_Aim of the task_: The expected output is the set of lines below beginning at the one that contains "8t、车长 7m 的卡车</span>" and ending at the final line, reproduced exactly.

_Web document revisions_:
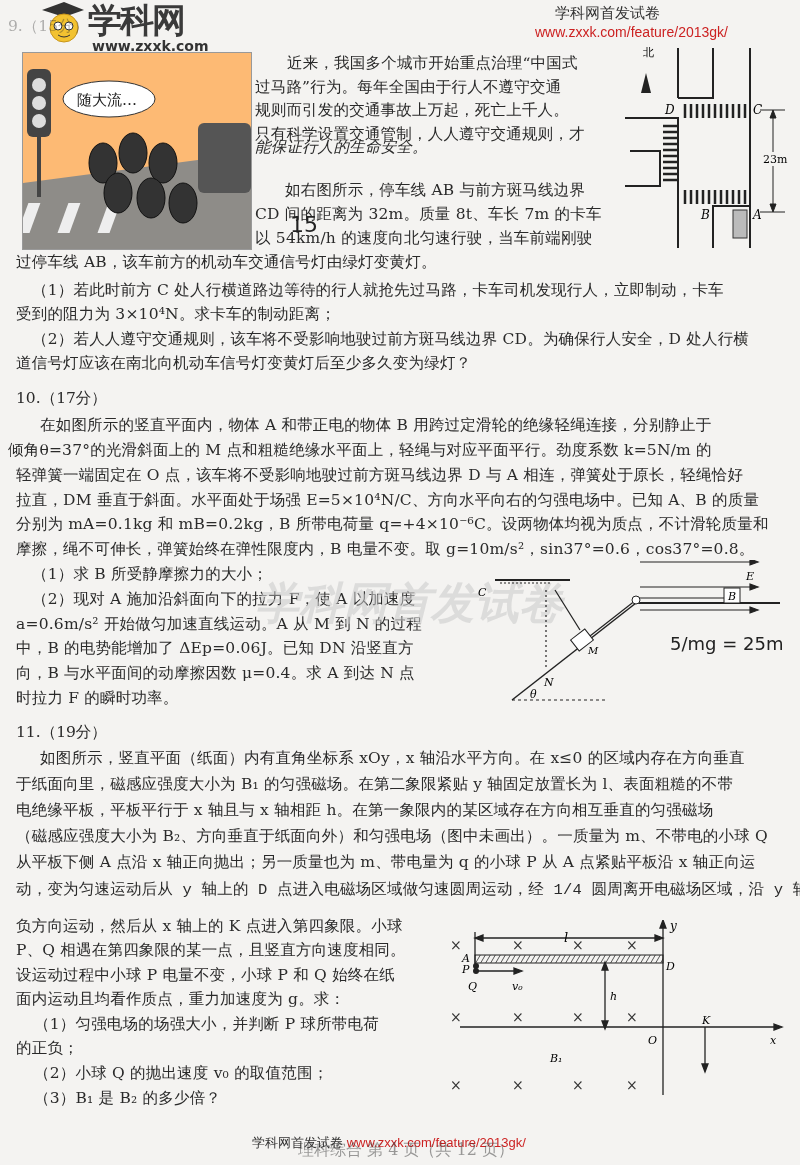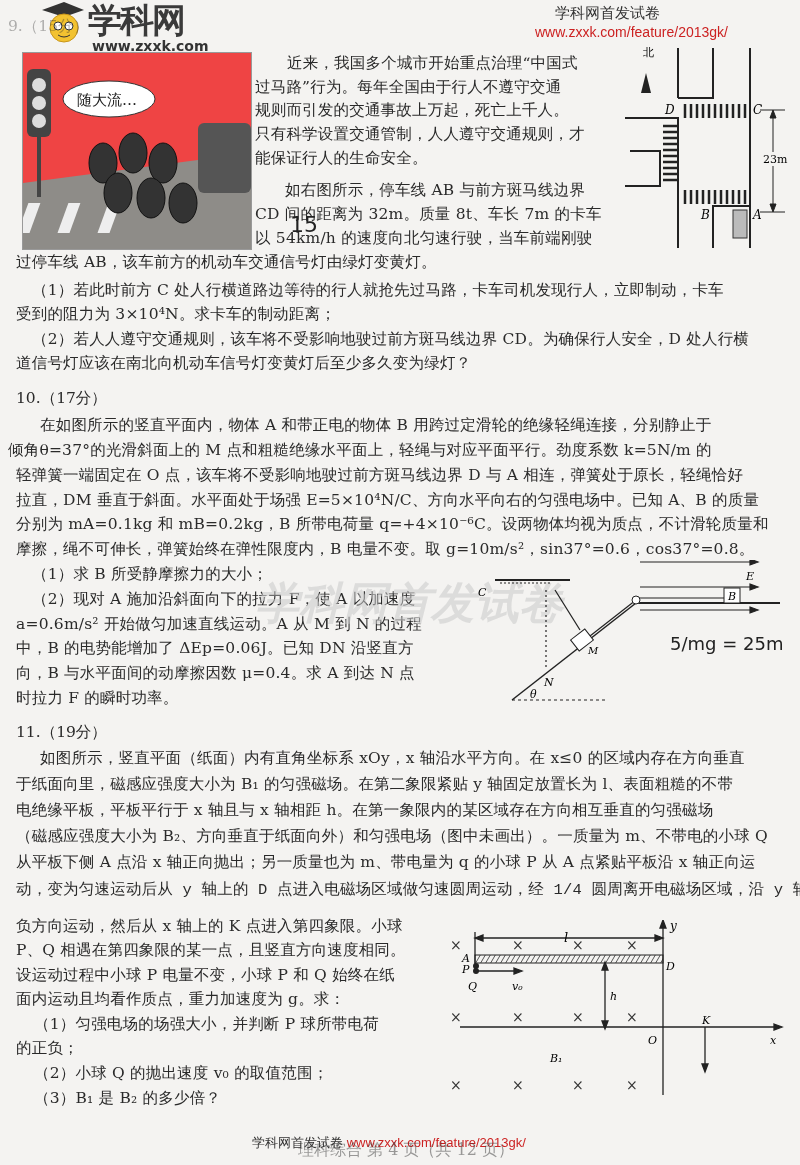--- a/index.html
+++ b/index.html
@@ -34,7 +34,7 @@
 <span class="abs hdr-title" style="left:555px;top:4px;">学科网首发试卷</span>
 <span class="abs hdr-url" style="left:535px;top:24px;">www.zxxk.com/feature/2013gk/</span>
 
-<div class="abs" style="left:22px;top:52px;width:228px;height:196px;background:#ef4444;border:1px solid #999;overflow:hidden;">
+<div class="abs" style="left:22px;top:52px;width:228px;height:196px;background:#fdba74;border:1px solid #999;overflow:hidden;">
   <svg width="228" height="196" viewBox="0 0 228 196">
     <polygon points="0,130 228,100 228,196 0,196" fill="#8e8c88"></polygon>
     <g fill="#eee">

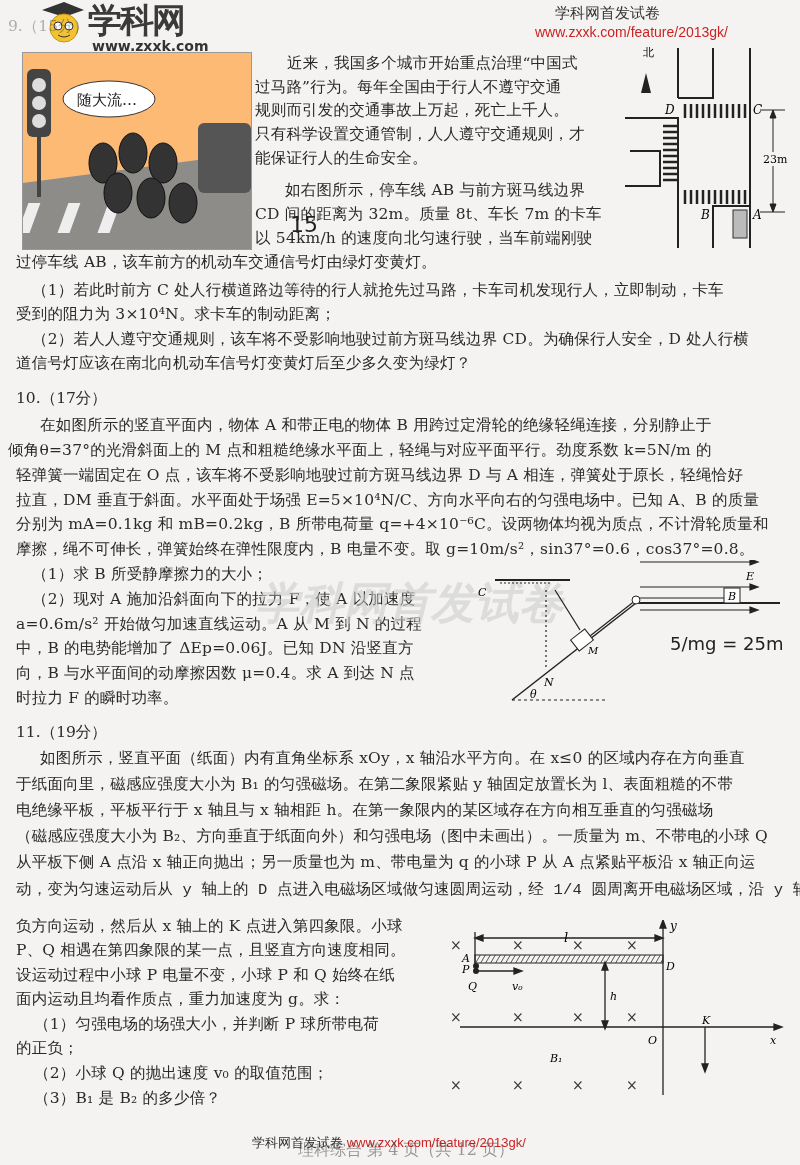--- a/index.html
+++ b/index.html
@@ -66,7 +66,7 @@
   <span class="line" style="left:255px;top:77px;">过马路”行为。每年全国由于行人不遵守交通</span>
   <span class="line" style="left:255px;top:100px;">规则而引发的交通事故上万起，死亡上千人。</span>
   <span class="line" style="left:255px;top:124px;">只有科学设置交通管制，人人遵守交通规则，才</span>
-  <span class="line" style="left:255px;top:148px;">能保证行人的生命安全。</span>
+  <span class="line" style="left:255px;top:137px;font-style:italic;">能保证行人的生命安全。</span>
   <span class="line" style="left:285px;top:180px;">如右图所示，停车线 AB 与前方斑马线边界</span>
   <span class="line" style="left:255px;top:204px;">CD 间的距离为 32m。质量 8t、车长 7m 的卡车</span>
   <span class="line" style="left:255px;top:228px;">以 54km/h 的速度向北匀速行驶，当车前端刚驶</span>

_Response to this exercise_:
   <span class="line" style="left:255px;top:204px;">CD 间的距离为 32m。质量 8t、车长 7m 的卡车</span>
   <span class="line" style="left:255px;top:228px;">以 54km/h 的速度向北匀速行驶，当车前端刚驶</span>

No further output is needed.